I think that if the 2 GHz and 125 Mhz can be provided then this
would be fine. (Plus the 20 Hz of course.) Good point about
phase ambiguity. The frequency step would probably want to be of
order 125 MHz which would move any spike by ~200 km/s but not
change the WVR performance too much. This should be fairly easy
to arrange internally to the WVR by changing a divide ratio
somewhere.

> 4.  Keeping open options for using the astronomical receivers.

I was mostly raising these issues so that we could discuss them
and with luck close them off.  It would be helpful if that is a
conclusion reached by the Science Group meeting tommorrow.
 
> 5.  Cooling.

I am encouraged by your statement that commercial mixers are
likely to be coolable.  How much improvement in noise
performance do you think one could expect?

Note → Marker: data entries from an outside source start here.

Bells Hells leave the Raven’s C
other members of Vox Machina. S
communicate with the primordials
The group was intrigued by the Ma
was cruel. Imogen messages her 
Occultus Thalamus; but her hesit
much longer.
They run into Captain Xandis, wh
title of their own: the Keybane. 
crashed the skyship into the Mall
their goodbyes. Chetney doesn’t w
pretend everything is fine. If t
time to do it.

I agree that a separate dewar and cooler is undesireable.

> 6.  Under "Form of switching," par 3, you say that for a 2-mixer
>     correlating radiometer "with appropriate switching we can
>     ... separate the sidebands."  I don't think so, since this is just
>     a radiometer, not an interferometer.  Do you know of some sideband
>     separating technique of which I'm unaware?

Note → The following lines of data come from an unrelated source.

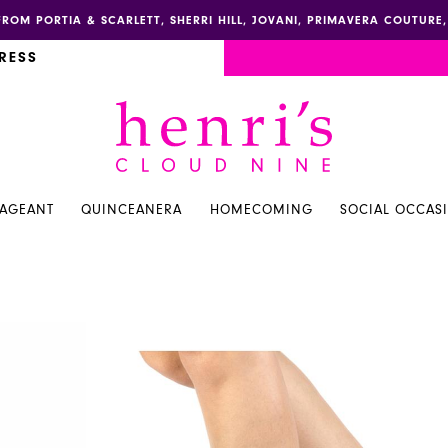
FROM PORTIA & SCARLETT, SHERRI HILL, JOVANI, PRIMAVERA COUTUR
RESS
PAGEANT
QUINCEANERA
HOMECOMING
SOCIAL OCCAS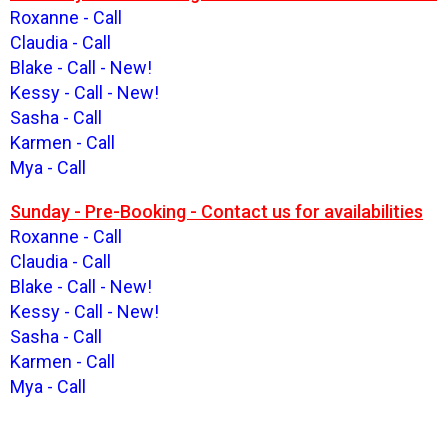
Roxanne - Call
Claudia - Call
Blake - Call - New!
Kessy - Call - New!
Sasha - Call
Karmen - Call
Mya - Call
Sunday - Pre-Booking - Contact us for availabilities
Roxanne - Call
Claudia - Call
Blake - Call - New!
Kessy - Call - New!
Sasha - Call
Karmen - Call
Mya - Call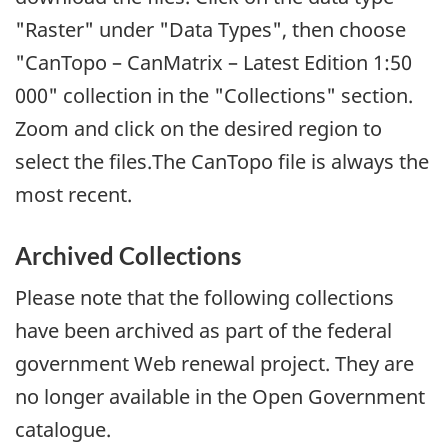
"Raster" under "Data Types", then choose
"CanTopo – CanMatrix – Latest Edition 1:50
000" collection in the "Collections" section.
Zoom and click on the desired region to
select the files.The CanTopo file is always the
most recent.
Archived Collections
Please note that the following collections
have been archived as part of the federal
government Web renewal project. They are
no longer available in the Open Government
catalogue.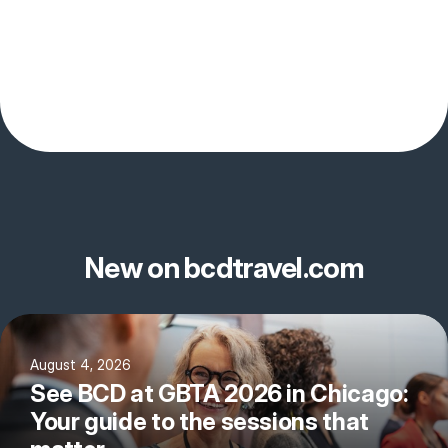
New on bcdtravel.com
August 4, 2026
See BCD at GBTA 2026 in Chicago:
Your guide to the sessions that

I have not been through this in any detail, but here is my
thought process.
In this section I was thinking of a device where one take the
signal from the sky, S, and that from a load, L, to the opposite
ports of a 180 degree hybrid (a magic tee or whatever) and feed
the sum and difference to two identical receivers.  The two
voltage outputs, A and B, are therefore S+L and S-L.  You then
form the product A times B to get S^2 - L^2, which has the usual
advantages of reduced sensitivity to gain fluctuations, etc. 
This is, as far as I can see, analogous to an interferometer
with a source S in a positive lobe and a source L in a negative
one.  If the receivers are heterodyne and double sideband, the
usual tricks involving phase switching the LO's apply:  180
degrees flips the sign of the measurement and 90 degrees enables
you to separate sidebands.  You do need a complex correlator
which would not strictly be necessary otherwise if you could
phase up the DSB system properly.

>7. Also under "Form of switching," you discuss the optics for
>   implementing the pointing correction feature.  To cover only half
>   the subreflector requires an f/16 beam (as opposed to the f/8 beam
>   for the whole subreflector), and consequently double the aperture
>   diameter in the focal plane (to about 110 mm at 5w).  It's very hard
>   to fit this in, especially if it needs to be close to the other
>   feeds so as to minimize the beam offset.  When this is combined
>   with the increased sensitivity requirement and with the need for
>   multiple-temperature calibration loads, the technical difficulties
>   of this receiver are getting substantial.  In view of the fact
>   that the pointing correction scheme is completely unproven, and
>   that the main points of the receiver design need to be frozen very
>   soon, I don't see how we can plan to support this feature.  Unless
>   it can be established within the next month or two that it is both
>   essential and likely to work, I expect it to be designed out.

I agree that doing the pointing correction is not going to be
easy, but ALMA is not an easy project. I don't think the work
has been done in terms of the analysis of the site data to see
how much we would loose by not doing this.  The area of the
focal plane that we have to play with is at least 500mm in
diameter and I find it hard to believe that there is no place to
put a 110mm diameter mirror.  I cannot therefore accept that it
should be designed-out now. We need to do the analysis and if it
does look necessary we should try to organise practical tests.

I hope you appreciate that my underlying approach is in sympathy
with yours:  we need to get the specifications fixed and the
concepts defined.
Unfortunately this area is lagging behind others.